Interpreting Global Perturbation Robustness of Image Models using Axiomatic Spectral Importance Decomposition

Róisín Luo · James McDermott · Colm O'Riordan

Hall 3 + Hall 2B #310
[ ] [ Project Page ]
Fri 25 Apr midnight PDT — 2:30 a.m. PDT

Abstract:

Perturbation robustness evaluates the vulnerabilities of models, arising from a variety of perturbations, such as data corruptions and adversarial attacks. Understanding the mechanisms of perturbation robustness is critical for global interpretability. We present a model-agnostic, global mechanistic interpretability method to interpret the perturbation robustness of image models. This research is motivated by two key aspects. First, previous global interpretability works, in tandem with robustness benchmarks, eg. mean corruption error (mCE), are not designed to directly interpret the mechanisms of perturbation robustness within image models.

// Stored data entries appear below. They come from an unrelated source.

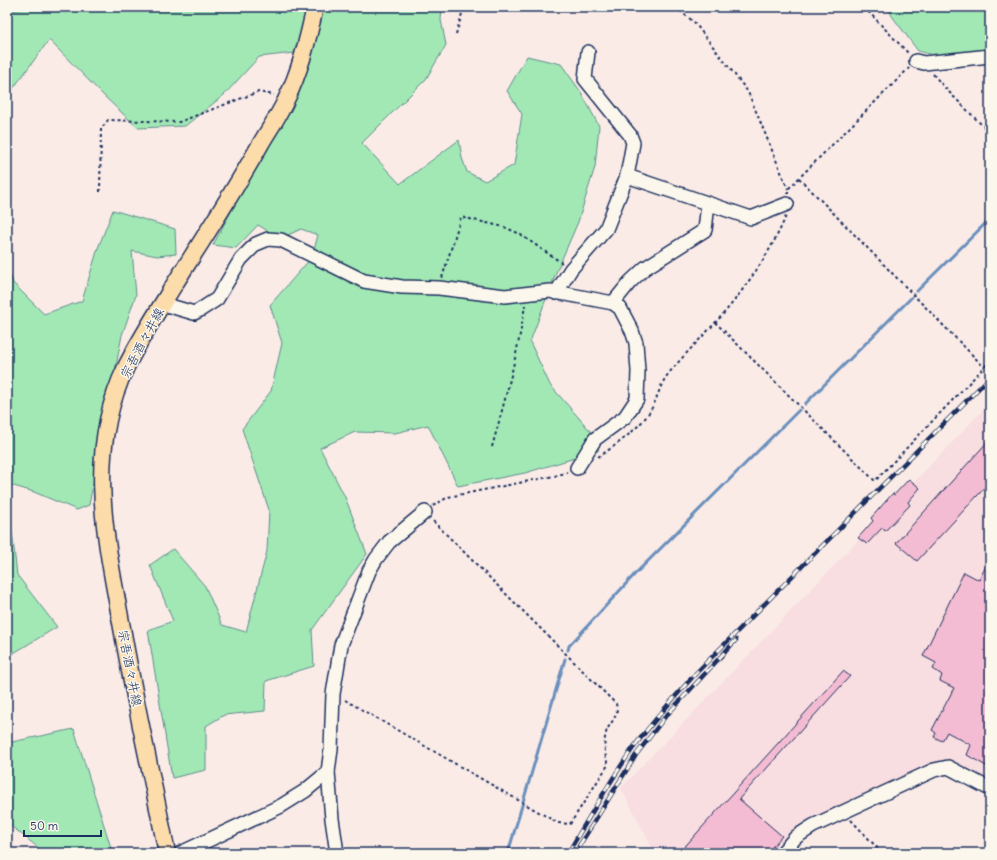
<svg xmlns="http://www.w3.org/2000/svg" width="997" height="860" viewBox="0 0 997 860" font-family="Delius,'Klee One',sans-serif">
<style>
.built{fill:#f8dde1}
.green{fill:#a2e8b5;stroke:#5e8c8a}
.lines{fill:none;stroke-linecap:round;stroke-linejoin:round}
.stream{stroke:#6a8fbc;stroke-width:3}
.building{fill:#f4bcd2;stroke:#1b2f5e}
.minor-casing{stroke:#1b2f5e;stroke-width:16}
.major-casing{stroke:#1b2f5e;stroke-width:19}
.path{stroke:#1b2f5e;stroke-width:2;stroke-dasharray:3 3;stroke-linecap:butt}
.minor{stroke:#fbf7ec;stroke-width:13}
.major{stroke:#fddcac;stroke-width:16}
.rail-casing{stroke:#1b2f5e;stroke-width:4.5}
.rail{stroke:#fbf7ec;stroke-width:3;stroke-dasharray:9;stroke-linecap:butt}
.labels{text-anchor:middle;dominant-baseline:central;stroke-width:3;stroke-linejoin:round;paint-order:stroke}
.street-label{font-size:13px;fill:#1b2f5e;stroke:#fbf7ec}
</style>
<rect width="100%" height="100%" fill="#faebe7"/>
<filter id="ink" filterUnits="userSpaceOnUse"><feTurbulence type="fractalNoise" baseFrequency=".025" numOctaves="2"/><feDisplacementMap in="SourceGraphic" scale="8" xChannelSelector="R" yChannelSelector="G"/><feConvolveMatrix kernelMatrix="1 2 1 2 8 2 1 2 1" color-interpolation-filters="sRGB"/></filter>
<g filter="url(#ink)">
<polygon class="built" points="990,403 990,785 951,764 789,837 775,853 652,853 651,845 621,788"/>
<g class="green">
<polygon points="34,7 442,7 441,20 446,45 426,79 362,143 400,184 459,140 462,158 467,172 485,181 514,165 522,114 507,91 527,56 561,64 581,92 599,126 595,167 578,222 555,275 530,342 550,385 600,442 598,451 525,473 458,486 428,425 395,433 355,432 320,448 345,497 367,554 312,630 314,666 266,681 265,711 224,715 206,726 206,770 172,778 148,630 173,621 150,565 173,549 205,586 222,625 246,632 267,551 269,510 242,429 271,391 282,343 270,305 312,257 318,235 301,229 286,236 275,247 268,231 258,225 236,248 213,245 271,137 303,82 294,53 259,57 224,95 185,126 138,128 105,97 49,40 9,94 7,110 7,9 9,11"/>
<polygon points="888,7 990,7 990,51 948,59 918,51 892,16"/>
<polygon points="113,210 175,229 176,254 157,256 132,251 136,295 122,335 89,505 77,510 34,492 7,484 7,265 13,283 44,314 82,301 98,248"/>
<polygon points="7,522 11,522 17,575 57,627 7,657"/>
<polygon points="74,729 112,851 105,853 45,853 11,826 7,811 7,743"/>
</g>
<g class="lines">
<g class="stream">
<polyline points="917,291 990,219"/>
<polyline points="805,404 912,297"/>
<polyline points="568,650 569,646 635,574 799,410"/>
<polyline points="508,853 565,659"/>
</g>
</g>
<g class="building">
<polygon points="990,439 990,482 917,561 896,543"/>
<polygon points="909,479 920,488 908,502 910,505 885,531 882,528 867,544 858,538 873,521 871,518 893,493 894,495"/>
<polygon points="990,558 990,762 988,767 967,755 971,745 947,732 942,741 934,737 936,733 932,730 954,688 940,681 942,675 933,669 936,663 923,656 964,572 979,580"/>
<polygon points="843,671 850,676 739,799 782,836 767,853 679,853"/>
</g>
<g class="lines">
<defs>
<g id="minor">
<polyline points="916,61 924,63 990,56"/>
<polyline points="627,176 751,218 787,204"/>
<polyline points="556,293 571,269 606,229 627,176 633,143 630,135 585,79 588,52"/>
<polyline points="613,303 630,282 645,268 705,230 708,204"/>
<polyline points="163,304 194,313 200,310 217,299 241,259 256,244 268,239 281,240 364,281 402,287 439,288 505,296 550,291 613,303 620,308 632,331 636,343 638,371 637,399 625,417 595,439 577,468"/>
<polyline points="181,853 281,806 305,791 328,772"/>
<polyline points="337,853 332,819 328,772 331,749 333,694 341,645 369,571 376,559 389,542 425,512"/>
<polyline points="782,853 796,837 813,826 934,770 948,767 990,789"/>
</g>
<path id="major" d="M167,853C153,782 137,711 124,639C108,547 83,457 126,367C140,339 158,311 174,285C203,239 233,193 260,145C268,131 278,117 285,102C300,72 308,39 315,7"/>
</defs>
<use href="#minor" class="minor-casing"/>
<use href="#major" class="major-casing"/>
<g class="path">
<polyline points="675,7 694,22 748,92 788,189"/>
<polyline points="864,7 909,54"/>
<polyline points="456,34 464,7"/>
<polyline points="933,74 945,88 990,133"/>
<polyline points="799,178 984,367"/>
<polyline points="100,192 101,129 108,120 179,122 258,92 274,95"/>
<polyline points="788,194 788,189 909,68"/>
<polyline points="442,278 461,217 504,227 518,233 562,263"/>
<polyline points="715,322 875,481 990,361"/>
<path d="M492,447C505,400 518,353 525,305"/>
<path d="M598,457C614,447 641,427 650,411C658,399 659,385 669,373C688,350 711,329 730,306C752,278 773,248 786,216"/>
<polyline points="433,506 448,497 559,475 567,472"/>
<path d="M345,700L558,823L570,824L608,765C605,755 603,744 606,733C609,722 620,717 616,704L433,521"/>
<polyline points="851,820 882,853"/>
</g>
<use href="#minor" class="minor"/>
<use href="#major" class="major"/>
<defs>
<g id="rail">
<polyline points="579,846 636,755 665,717 736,640"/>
<path d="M568,853C588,819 608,784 631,751C651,723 674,698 696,673L990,377"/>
</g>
</defs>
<use href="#rail" class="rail-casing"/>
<use href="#rail" class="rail"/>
</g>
</g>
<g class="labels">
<g class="street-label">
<text transform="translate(142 343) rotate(-62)">宗吾酒々井線</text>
<text transform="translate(130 668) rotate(79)">宗吾酒々井線</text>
</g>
</g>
<rect width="997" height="860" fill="none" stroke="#fbf7ec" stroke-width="24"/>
<rect x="12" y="12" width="973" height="836" fill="none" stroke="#1b2f5e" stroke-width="1.5" filter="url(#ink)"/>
<path d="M24 830v6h77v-6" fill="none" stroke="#1b2f5e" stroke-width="2"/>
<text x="30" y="830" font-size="12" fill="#1b2f5e" stroke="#fbf7ec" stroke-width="3" paint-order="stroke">50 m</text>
</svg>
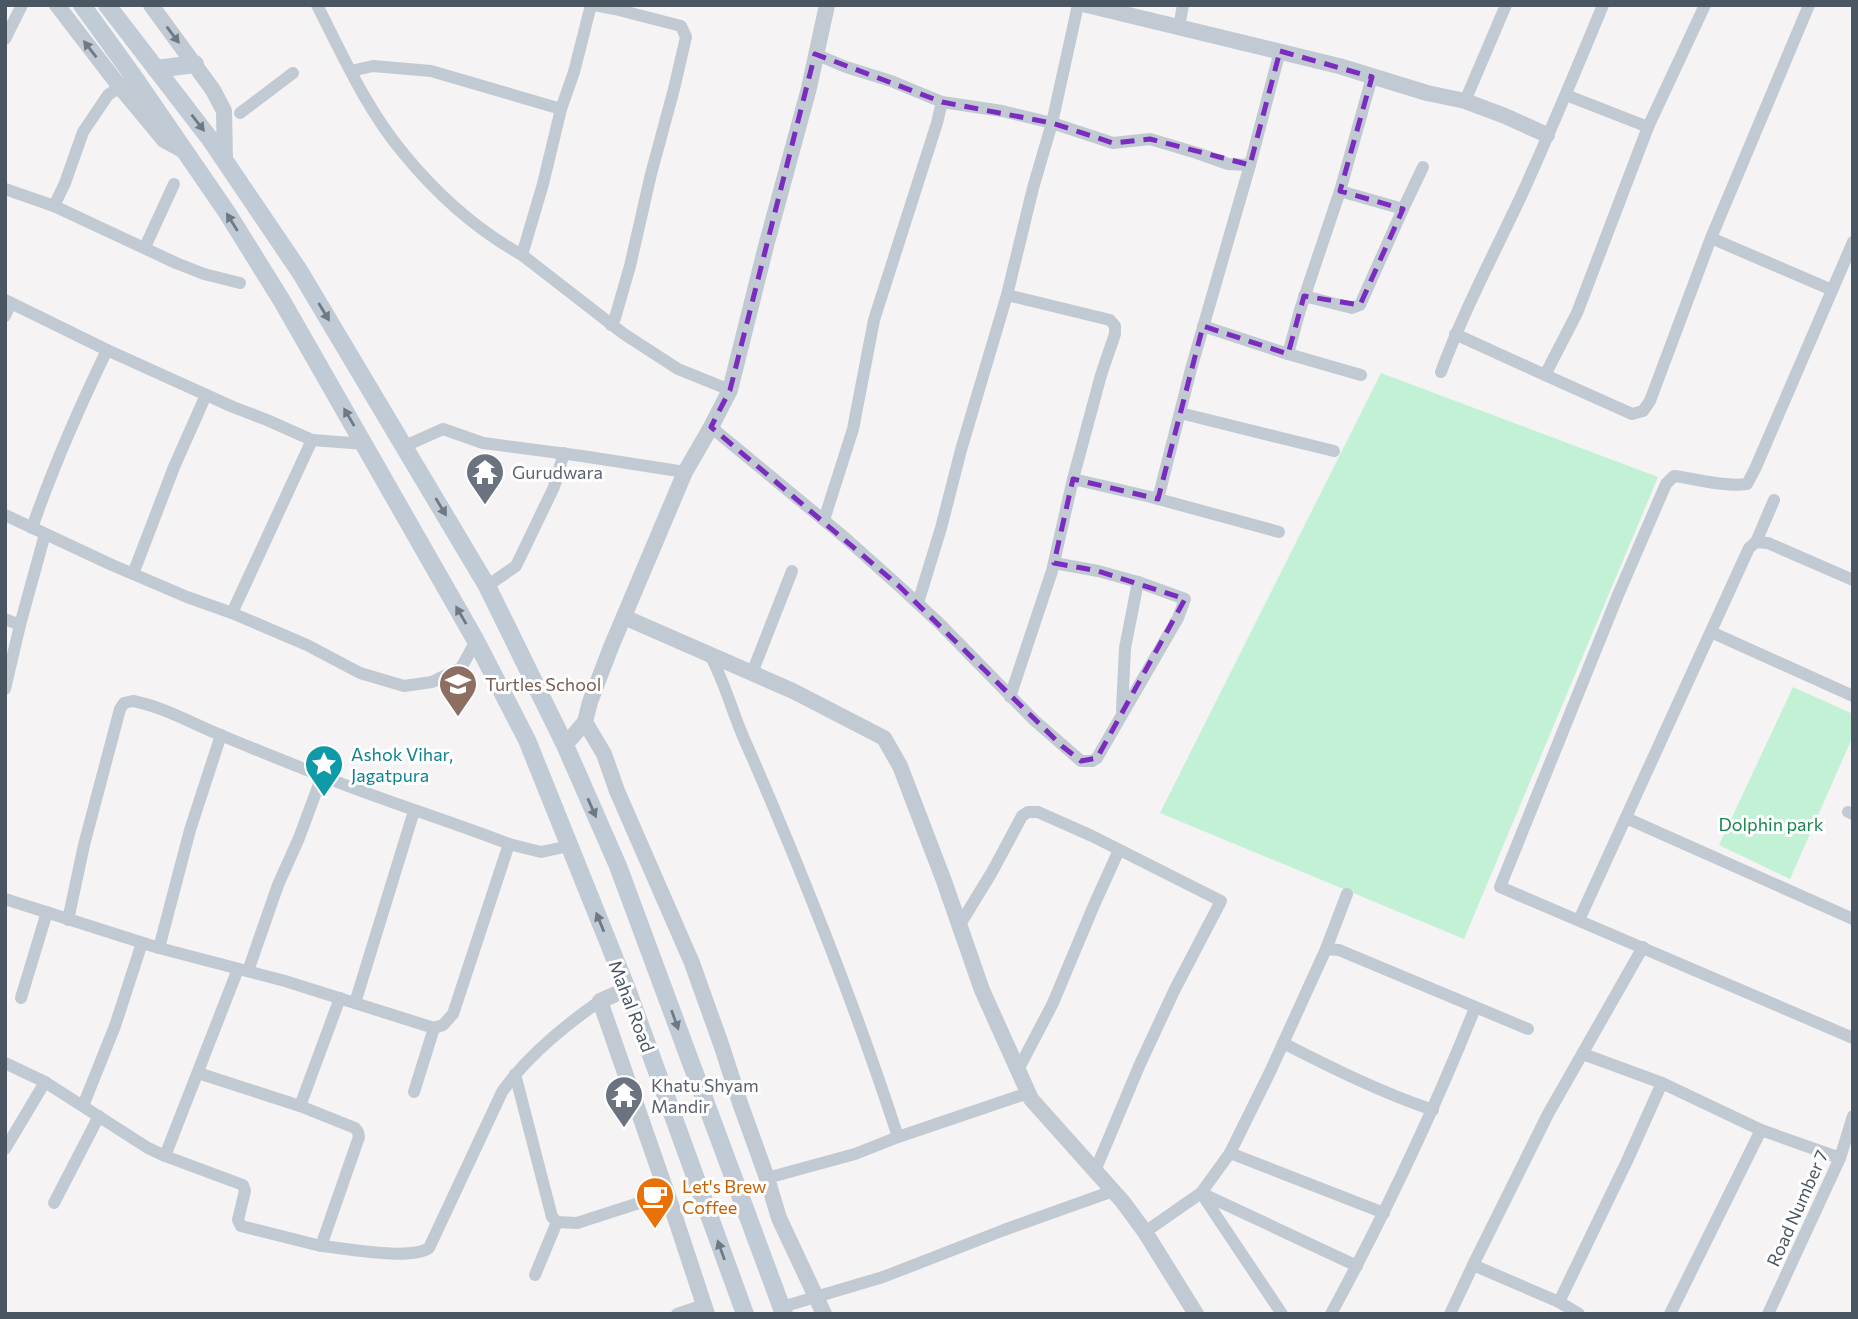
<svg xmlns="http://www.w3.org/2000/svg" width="1858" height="1319" viewBox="0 0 1858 1319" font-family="Commissioner,sans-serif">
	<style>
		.green { fill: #c3f1d5 }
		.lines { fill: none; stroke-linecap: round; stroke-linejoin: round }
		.minor { stroke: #c1cad2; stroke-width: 12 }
		.tertiary { stroke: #c1cad2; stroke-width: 16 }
		.secondary { stroke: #c1cbd6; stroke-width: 18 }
		.oneway { fill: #6e7983 }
		.oneway2 { fill: #6e7984 }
		.marked { fill: none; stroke: #7b2cbf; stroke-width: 5; stroke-dasharray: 14 9; stroke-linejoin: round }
		.labels { text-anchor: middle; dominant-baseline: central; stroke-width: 6; stroke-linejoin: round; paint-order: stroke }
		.worship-label { font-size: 18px; fill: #5b616d; stroke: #fff; text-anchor: start }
		.education-label { font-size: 18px; fill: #785e54; stroke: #fff; text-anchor: start }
		.culture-label { font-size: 18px; fill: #0d838f; stroke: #fff; text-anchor: start }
		.park-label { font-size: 18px; fill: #17864f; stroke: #fff }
		.street-label { font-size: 18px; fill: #4a5661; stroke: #fff }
		.food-label { font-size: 18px; fill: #c56008; stroke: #fff; text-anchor: start }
	</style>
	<rect width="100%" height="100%" fill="#f5f3f3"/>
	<g class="green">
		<polygon points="1381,373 1658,477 1464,939 1160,813"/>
		<polygon points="1793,687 1853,714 1853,736 1790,879 1719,845"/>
	</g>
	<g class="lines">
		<g class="minor">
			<path d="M317,5c26,51 50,105 87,149 32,39 73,76 118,101l102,79 54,35 52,21"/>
			<polyline points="594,5 615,9 681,26 686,37 674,89 651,174 630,266 615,318 611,325"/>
			<polyline points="1179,27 1183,5"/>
			<polyline points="5,39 22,5"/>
			<polyline points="815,54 846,67 891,81 942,102 1002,111 1052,123 1113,143 1150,139 1197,153 1228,164 1250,165"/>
			<polyline points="351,71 373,66 431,71 561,109"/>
			<polyline points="1566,95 1648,127"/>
			<polyline points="1465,101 1506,5"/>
			<polyline points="240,113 293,73"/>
			<polyline points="5,189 54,206 176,263 204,274 240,283"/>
			<polyline points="54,206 65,183 83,132 108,95 127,82"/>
			<polyline points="1403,209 1423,167"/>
			<polyline points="1711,238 1832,290"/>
			<path d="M1853,242l-98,227 -8,15c-24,3 -49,-5 -73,-8l-8,8 -48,111 -118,292 353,151"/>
			<polyline points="145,247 174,184"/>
			<polyline points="522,255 543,184 561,109 574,72 591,5"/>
			<polyline points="1007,295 1110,320 1115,326 1115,334 1101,375 1073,479 1052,571 1010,697"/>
			<polyline points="1304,296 1352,308 1360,305 1403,209 1340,191"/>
			<polyline points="5,300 107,350 233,407 267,420 312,440 232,613"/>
			<polyline points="5,316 11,303"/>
			<polyline points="1203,326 1288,354 1361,375"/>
			<polyline points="1455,334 1545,375 1577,313 1648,127 1705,5"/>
			<polyline points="1288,354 1300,310 1340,191 1372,77"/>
			<path d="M1441,372c23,-62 54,-120 82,-180 28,-62 54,-124 80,-187"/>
			<polyline points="1545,375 1632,414 1643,411 1650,401 1711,238 1809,5"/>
			<polyline points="1180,413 1334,451"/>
			<polyline points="711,427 843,536 899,586 939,623 1034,720 1081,761 1092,761 1097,758 1178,618 1185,599 1138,582 1098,571 1054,563"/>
			<polyline points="312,440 365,444"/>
			<polyline points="405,446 443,429 483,443 582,456 685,472"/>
			<polyline points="1073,479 1151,497 1279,532"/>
			<polyline points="1158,499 1191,369 1250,165 1280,51"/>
			<polyline points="5,515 112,565 187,597 232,613 307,645 360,673 404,686 432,682 461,668 476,641"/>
			<polyline points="824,520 853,429 874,320 937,123 942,102"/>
			<path d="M32,528c21,-61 47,-120 75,-178"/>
			<polyline points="1756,542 1774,500"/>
			<polyline points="133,574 174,467 206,395"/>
			<polyline points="487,586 516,566 554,487 564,453"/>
			<polyline points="918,603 941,528 961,450 1007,295 1033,188 1052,123 1078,5"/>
			<polyline points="5,619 20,625"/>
			<polyline points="1711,632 1853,696"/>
			<path d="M710,655c13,24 20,49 30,74 6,15 13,30 19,44 51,119 99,240 139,364"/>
			<polyline points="752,673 792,571"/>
			<polyline points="5,689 20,625 45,534"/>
			<polyline points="1122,710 1125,648 1138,582"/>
			<polyline points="1848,812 1853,814"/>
			<polyline points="1626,818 1853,919"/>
			<polyline points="5,899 159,948 285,981 434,1028 443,1025 453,1014 509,844 541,852 569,846"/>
			<path d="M68,920l16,-75 36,-136 4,-6 9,-2c31,6 60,23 90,35 33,14 66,27 99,40 62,25 125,44 187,68"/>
			<polyline points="1579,920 1749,548 1756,542 1768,543 1853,580"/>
			<polyline points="959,926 992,872 1022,816 1028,812 1038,812 1092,836 1221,901 1175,989 1140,1064 1095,1171"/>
			<polyline points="159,948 190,830 221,735"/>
			<polyline points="1326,949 1339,950 1528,1029"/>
			<polyline points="248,971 278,885 299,838 322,776"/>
			<polyline points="21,998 47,912"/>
			<polyline points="355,1003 414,811"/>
			<path d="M1283,1043c49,25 97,49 150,67"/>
			<polyline points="1583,1054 1662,1083 1761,1130 1840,1158"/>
			<polyline points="5,1063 45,1082 148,1148 165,1156 238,969"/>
			<polyline points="1018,1070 1053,1003 1094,905 1119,850"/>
			<polyline points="515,1074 552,1217 557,1222 577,1223 667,1194"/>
			<polyline points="414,1092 434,1028"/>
			<polyline points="83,1106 115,1026 142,943"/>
			<polyline points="300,1106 340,998"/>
			<polyline points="5,1149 45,1082"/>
			<polyline points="1230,1153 1384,1213"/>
			<polyline points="165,1156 243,1185 245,1191 238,1220 241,1226 321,1246 359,1137 358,1132 355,1128 300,1106 198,1073"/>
			<polyline points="767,1178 855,1154 898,1137 1028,1093"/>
			<polyline points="1201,1193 1357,1266"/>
			<polyline points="1201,1193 1282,1314"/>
			<polyline points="54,1203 99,1116"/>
			<polyline points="1145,1232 1201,1193 1230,1153 1270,1072 1326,949 1347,894"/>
			<path d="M321,1246c24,2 89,15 108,2l73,-156c25,-36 62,-66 98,-91"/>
			<polyline points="1473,1265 1559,1302"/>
			<polyline points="535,1275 557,1222"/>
			<polyline points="782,1307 883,1277 1004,1230 1113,1191"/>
			<polyline points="677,1314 704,1305"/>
			<path d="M1331,1314c54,-100 102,-201 144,-306"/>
			<polyline points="1450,1314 1473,1265 1548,1114 1643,947"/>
			<polyline points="1579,1314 1559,1302 1627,1161 1662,1083"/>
			<polyline points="1670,1314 1761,1130"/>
			<polyline points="1768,1314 1840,1158 1853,1116"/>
		</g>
		<g class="tertiary">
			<polyline points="57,5 120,87 164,140 186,152"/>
			<polyline points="151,5 213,90 224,111 225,161"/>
			<polyline points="1087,5 1339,66 1427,93 1465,101 1505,116 1547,135"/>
			<polyline points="624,617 793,691 884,738 900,766 944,881 982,990 1031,1099 1123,1202 1145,1232 1196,1314"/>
			<polyline points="585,722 604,754 617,791 692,963 722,1047 740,1103 767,1178 779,1218 824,1314"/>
			<polyline points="565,745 585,722 590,702 611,647 685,472 711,427 730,390 766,246 809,88 827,5"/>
			<polyline points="627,989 600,1001 671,1205 707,1314"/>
		</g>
		<g class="secondary">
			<polyline points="82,5 134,77 228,214 282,301 476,641 527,740 627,989 745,1314"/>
			<polyline points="107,5 210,139 300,272 487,586 565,745 618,866 784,1314"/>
			<polyline points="156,69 195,64"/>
		</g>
	</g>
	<defs><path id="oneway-solid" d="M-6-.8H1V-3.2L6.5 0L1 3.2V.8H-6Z" transform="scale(1.75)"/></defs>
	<g class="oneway">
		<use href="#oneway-solid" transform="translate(173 35) rotate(53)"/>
		<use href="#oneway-solid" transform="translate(90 49) rotate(-128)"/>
	</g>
	<g class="oneway2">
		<use href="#oneway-solid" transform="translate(198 123) rotate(52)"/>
		<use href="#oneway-solid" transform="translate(232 222) rotate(-122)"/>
		<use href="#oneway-solid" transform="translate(324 312) rotate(59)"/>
		<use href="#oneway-solid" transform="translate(349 417) rotate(-120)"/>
		<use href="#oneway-solid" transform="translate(441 507) rotate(59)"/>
		<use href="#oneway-solid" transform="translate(461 615) rotate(-120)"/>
		<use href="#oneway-solid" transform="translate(592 808) rotate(66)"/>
		<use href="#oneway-solid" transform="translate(600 922) rotate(-112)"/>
		<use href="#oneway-solid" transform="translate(675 1020) rotate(70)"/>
		<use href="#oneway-solid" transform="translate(721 1250) rotate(-110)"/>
	</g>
	<path class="marked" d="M1280,51l92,26 -32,114 63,18 -43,96 -56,-9 -16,58 -85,-28 -45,173 -85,-20 -19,84 44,8 87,28 -88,159 -16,3 -19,-15 -163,-160 -188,-159 19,-37 85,-336 127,48 110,21 61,20 37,-4 100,26z"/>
	<defs>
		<symbol id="temple-pin" viewBox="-11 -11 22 30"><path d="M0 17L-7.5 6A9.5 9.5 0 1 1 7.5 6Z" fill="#6b7280" stroke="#fff"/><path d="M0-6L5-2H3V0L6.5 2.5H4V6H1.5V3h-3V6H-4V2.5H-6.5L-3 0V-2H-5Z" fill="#fff"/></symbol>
		<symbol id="school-pin" viewBox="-11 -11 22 30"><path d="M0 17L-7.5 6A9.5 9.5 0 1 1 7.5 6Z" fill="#8d6e63" stroke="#fff"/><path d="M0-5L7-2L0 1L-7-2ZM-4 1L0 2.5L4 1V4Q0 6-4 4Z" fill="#fff"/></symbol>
		<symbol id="sight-pin" viewBox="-11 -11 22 30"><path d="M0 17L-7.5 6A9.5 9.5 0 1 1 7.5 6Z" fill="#0f9aa8" stroke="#fff"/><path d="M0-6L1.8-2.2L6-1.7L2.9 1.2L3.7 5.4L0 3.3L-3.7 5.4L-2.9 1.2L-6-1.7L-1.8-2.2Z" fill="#fff"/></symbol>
		<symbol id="cafe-pin" viewBox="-11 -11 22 30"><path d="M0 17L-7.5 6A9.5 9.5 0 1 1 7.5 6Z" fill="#e8710a" stroke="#fff"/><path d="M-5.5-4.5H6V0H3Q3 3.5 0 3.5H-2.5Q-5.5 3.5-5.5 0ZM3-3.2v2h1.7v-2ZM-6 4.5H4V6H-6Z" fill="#fff"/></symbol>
	</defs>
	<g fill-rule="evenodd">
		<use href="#temple-pin" x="463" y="450" width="44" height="60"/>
		<use href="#school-pin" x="436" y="662" width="44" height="60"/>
		<use href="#sight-pin" x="302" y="742" width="44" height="60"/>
		<use href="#temple-pin" x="602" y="1073" width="44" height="60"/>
		<use href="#cafe-pin" x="633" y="1174" width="44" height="60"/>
	</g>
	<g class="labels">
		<g class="worship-label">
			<text x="512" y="472">Gurudwara</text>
			<text x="651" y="1085">Khatu Shyam<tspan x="651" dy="21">Mandir</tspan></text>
		</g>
		<g class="education-label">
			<text x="485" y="684">Turtles School</text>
		</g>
		<g class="culture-label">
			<text x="351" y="754">Ashok Vihar,<tspan x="351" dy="21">Jagatpura</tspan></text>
		</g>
		<g class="park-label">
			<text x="1771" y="824">Dolphin park</text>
		</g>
		<g class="street-label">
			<text transform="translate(632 1006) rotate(69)">Mahal Road</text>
			<text transform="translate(1797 1208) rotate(-66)">Road Number 7</text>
		</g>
		<g class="food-label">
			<text x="682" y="1186">Let's Brew<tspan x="682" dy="21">Coffee</tspan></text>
		</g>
	</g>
	<rect width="1858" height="1319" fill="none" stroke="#4a5661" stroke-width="14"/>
</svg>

Second, we notice that the spectral signal-to-noise ratios (SNR) of perturbed natural images exponentially decay over the frequency. This power-law-like decay implies that: Low-frequency signals are generally more robust than high-frequency signals -- yet high classification accuracy can not be achieved by low-frequency signals alone. By applying Shapley value theory, our method axiomatically quantifies the predictive powers of robust features and non-robust features within an information theory framework. Our method, dubbed as I-ASIDE (Image Axiomatic Spectral Importance Decomposition Explanation), provides a unique insight into model robustness mechanisms. We conduct extensive experiments over a variety of vision models pre-trained on ImageNet, including both convolutional neural networks (eg. AlexNet, VGG, GoogLeNet/Inception-v1, Inception-v3, ResNet, SqueezeNet, RegNet, MnasNet, MobileNet, EfficientNet, etc.) and vision transformers (eg. ViT, Swin Transformer, and MaxViT), to show that I-ASIDE can not only measure the perturbation robustness but also provide interpretations of its mechanisms.